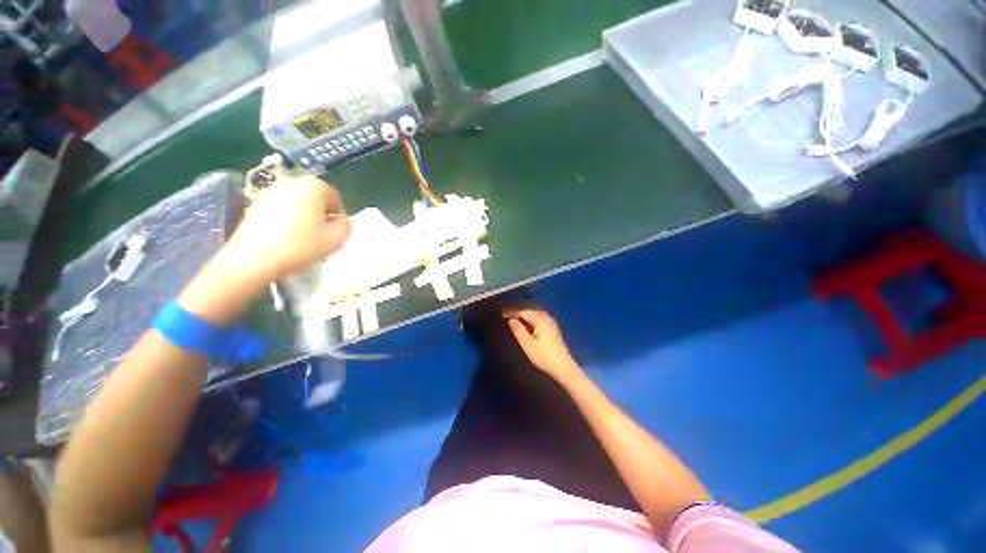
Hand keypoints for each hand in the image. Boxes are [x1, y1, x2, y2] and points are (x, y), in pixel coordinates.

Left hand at [225, 175, 351, 280]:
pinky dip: (286, 221)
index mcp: (313, 186)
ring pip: (296, 205)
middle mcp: (290, 182)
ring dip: (303, 218)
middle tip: (321, 235)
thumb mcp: (336, 239)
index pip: (335, 198)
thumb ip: (346, 225)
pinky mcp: (253, 206)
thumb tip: (341, 220)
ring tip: (303, 239)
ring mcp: (269, 192)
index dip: (338, 216)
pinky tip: (285, 240)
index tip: (335, 232)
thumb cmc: (300, 246)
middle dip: (320, 215)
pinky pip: (280, 211)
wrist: (252, 260)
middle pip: (314, 199)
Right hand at [506, 308, 582, 381]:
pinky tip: (526, 323)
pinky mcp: (553, 328)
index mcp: (540, 319)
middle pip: (530, 310)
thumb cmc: (544, 356)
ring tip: (514, 317)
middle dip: (518, 311)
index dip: (512, 312)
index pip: (523, 311)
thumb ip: (518, 330)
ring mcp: (551, 322)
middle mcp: (546, 317)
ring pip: (535, 313)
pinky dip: (531, 318)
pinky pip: (539, 318)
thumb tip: (511, 319)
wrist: (563, 366)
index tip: (502, 314)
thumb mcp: (527, 344)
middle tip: (506, 315)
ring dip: (524, 314)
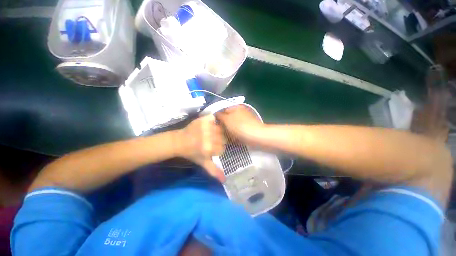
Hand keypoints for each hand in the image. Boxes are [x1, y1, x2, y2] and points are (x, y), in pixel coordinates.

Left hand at [176, 115, 225, 181]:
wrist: (179, 141)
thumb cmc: (191, 153)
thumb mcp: (203, 163)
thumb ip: (213, 170)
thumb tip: (225, 181)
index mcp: (209, 149)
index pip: (222, 148)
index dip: (218, 149)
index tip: (212, 149)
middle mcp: (209, 137)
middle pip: (223, 138)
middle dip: (218, 140)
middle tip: (211, 141)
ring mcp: (206, 127)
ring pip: (220, 129)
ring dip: (217, 131)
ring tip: (210, 133)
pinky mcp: (202, 119)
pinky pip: (213, 118)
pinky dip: (213, 120)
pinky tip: (209, 124)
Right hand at [216, 105, 265, 144]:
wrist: (256, 136)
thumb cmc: (239, 127)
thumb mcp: (227, 119)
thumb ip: (220, 115)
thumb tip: (216, 114)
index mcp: (235, 107)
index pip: (223, 110)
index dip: (218, 118)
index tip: (214, 125)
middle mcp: (241, 111)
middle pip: (229, 118)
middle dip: (224, 124)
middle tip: (220, 132)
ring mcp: (246, 119)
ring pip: (234, 124)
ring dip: (229, 130)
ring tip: (226, 136)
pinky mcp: (249, 127)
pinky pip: (239, 129)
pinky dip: (235, 133)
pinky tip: (233, 139)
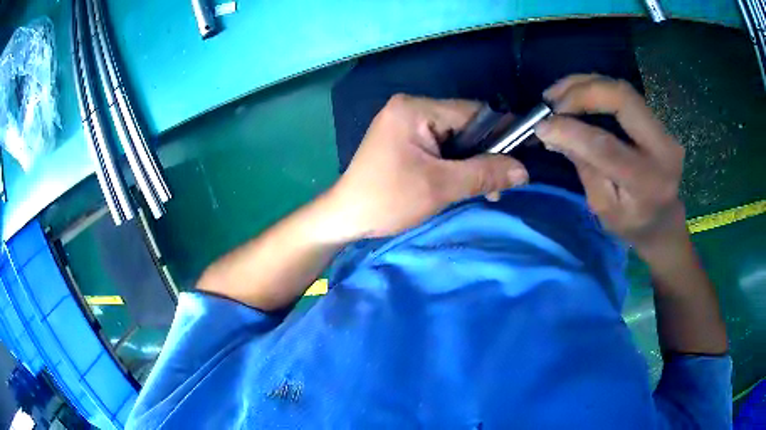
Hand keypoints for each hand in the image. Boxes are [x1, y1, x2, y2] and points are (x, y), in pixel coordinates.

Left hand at [325, 94, 527, 239]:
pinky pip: (441, 146)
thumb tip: (523, 171)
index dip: (499, 135)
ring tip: (486, 190)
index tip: (519, 159)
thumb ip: (484, 174)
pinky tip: (465, 184)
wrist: (345, 217)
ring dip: (472, 163)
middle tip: (500, 185)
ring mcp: (406, 123)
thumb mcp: (440, 187)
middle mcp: (410, 108)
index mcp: (415, 109)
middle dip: (485, 155)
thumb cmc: (387, 199)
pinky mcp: (405, 139)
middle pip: (465, 124)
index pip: (472, 112)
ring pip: (456, 138)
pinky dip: (456, 165)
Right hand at [534, 74, 686, 253]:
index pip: (607, 147)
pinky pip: (624, 94)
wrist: (664, 221)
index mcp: (647, 181)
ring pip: (622, 89)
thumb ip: (584, 167)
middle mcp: (663, 147)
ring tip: (557, 95)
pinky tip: (575, 95)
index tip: (541, 125)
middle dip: (581, 91)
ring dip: (585, 85)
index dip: (571, 131)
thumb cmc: (632, 224)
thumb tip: (552, 132)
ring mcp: (664, 129)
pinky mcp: (657, 120)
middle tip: (551, 100)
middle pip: (622, 98)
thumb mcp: (603, 208)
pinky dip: (595, 89)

######

▶ _TASK INSTRUCTIONS_:
Give only how many lines above hold "wrist".

▶ _RESPONSE TO THE TASK_:
6